RI Rules Three types of rules can be attached to each referential constraint: INSERT rule UPDATE rule DELETE rule
INSERT Rules The INSERT rule indicates what will happen if you attempt to insert a value into a foreign key column without a corresponding primary key value in the parent table. There are two aspects to the RI INSERT rule: 1. It is never permissible to insert a row into a dependent table with a foreign key value that does not correspond to a primary key value. This is known as the restrict-insert rule. 2. Whether actual values must be specified instead of nulls.
UPDATE Rule The UPDATE rule controls updates such that a foreign key value cannot be updated to a value that does not correspond to a primary key value in the parent table. There are, however, two ways to view the update rule: Foreign key perspective.

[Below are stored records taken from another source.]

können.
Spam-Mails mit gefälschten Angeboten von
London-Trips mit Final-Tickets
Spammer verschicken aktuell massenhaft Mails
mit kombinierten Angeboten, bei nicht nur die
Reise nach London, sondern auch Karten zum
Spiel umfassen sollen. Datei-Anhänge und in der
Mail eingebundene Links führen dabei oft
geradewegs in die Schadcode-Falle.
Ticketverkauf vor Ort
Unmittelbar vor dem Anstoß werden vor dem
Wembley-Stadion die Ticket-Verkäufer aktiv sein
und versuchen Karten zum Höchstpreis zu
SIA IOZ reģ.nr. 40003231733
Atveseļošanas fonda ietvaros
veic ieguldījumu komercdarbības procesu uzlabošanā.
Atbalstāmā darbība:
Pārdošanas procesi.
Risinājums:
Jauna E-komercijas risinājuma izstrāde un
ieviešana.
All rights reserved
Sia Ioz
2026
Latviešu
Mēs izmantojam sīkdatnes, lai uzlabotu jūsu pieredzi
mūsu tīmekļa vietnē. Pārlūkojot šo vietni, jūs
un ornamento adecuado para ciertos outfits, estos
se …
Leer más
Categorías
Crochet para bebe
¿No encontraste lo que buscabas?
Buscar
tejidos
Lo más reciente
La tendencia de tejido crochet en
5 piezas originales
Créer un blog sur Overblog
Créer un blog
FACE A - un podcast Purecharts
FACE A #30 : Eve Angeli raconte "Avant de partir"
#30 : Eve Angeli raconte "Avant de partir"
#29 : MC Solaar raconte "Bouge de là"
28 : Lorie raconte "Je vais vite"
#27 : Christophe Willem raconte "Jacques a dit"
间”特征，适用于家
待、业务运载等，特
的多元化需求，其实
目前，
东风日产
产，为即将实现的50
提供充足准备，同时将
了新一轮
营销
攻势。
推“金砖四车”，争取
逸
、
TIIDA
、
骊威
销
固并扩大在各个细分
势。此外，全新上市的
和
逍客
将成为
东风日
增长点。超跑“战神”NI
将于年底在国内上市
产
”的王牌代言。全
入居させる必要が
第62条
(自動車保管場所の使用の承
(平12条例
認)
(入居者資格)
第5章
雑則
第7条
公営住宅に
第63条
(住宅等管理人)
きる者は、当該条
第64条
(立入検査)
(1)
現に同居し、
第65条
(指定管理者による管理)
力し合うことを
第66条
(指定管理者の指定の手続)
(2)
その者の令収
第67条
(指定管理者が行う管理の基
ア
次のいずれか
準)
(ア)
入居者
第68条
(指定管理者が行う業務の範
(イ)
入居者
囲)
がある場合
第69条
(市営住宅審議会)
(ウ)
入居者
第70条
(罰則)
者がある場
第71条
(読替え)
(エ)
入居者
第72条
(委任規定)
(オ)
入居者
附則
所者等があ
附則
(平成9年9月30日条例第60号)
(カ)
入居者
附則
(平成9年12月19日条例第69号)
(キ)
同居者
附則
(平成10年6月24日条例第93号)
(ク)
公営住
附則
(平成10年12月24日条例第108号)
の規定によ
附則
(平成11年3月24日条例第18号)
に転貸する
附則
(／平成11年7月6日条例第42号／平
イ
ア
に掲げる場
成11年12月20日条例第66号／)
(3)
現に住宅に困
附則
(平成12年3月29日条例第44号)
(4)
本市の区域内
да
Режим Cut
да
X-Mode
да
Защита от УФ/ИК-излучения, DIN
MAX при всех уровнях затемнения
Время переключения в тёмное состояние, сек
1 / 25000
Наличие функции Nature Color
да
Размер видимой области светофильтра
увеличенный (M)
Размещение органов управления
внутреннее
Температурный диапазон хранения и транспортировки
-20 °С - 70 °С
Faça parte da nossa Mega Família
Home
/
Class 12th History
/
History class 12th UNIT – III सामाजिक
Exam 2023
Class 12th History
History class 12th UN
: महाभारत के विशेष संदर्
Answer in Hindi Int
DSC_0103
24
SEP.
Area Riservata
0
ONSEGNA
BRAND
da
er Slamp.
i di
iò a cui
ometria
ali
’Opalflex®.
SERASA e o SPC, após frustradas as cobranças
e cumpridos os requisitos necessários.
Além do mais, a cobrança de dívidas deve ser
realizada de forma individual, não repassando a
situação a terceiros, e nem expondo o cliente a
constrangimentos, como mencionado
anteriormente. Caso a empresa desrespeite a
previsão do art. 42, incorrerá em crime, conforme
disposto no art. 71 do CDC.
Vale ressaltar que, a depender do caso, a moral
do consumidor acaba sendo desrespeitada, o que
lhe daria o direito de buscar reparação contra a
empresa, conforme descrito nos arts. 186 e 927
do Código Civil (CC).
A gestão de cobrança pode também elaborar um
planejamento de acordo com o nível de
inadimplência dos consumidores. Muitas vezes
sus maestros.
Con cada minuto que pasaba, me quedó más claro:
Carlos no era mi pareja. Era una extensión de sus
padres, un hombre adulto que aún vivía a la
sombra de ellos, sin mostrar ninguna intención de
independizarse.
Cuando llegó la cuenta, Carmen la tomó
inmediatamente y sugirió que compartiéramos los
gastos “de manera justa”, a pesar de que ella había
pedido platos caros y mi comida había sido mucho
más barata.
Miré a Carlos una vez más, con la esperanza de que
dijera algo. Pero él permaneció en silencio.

Primary key perspective.
UPDATE Rule: FK Perspective Once you have assigned a foreign key to a row, either at insertion or afterward, you must decide whether that value can be changed. This is determined by looking at the business definition of the relationship and the tables it connects. If you permit a foreign key value to be updated, the new value must either be equal to a primary key value currently in the parent table or be null.
UPDATE Rule: PK Perspective If a primary key value is updated, three options exist for handling foreign key values: Restricted UPDATE. The modification of the primary key column(s) is not allowed if foreign key values exist. Neutralizing UPDATE. All foreign key values equal to the primary key value(s) being modified are set to null. Of course, neutralizing UPDATE requires that nulls be permitted on the foreign key column(s). Cascading UPDATE. All foreign key columns with a value equal to the primary key value(s) being modified are modified as well.
DELETE Rule Similar to the primary key perspective of the update rule, three options exist when deleting a row from a parent table: Restricted DELETE. The deletion of the primary key row is not allowed if a foreign key value exists. Neutralizing DELETE. All foreign key values equal to the primary key value of the row being deleted are set to null. Cascading DELETE. All foreign key rows with a value equal to the primary key of the row about to be deleted are deleted as well.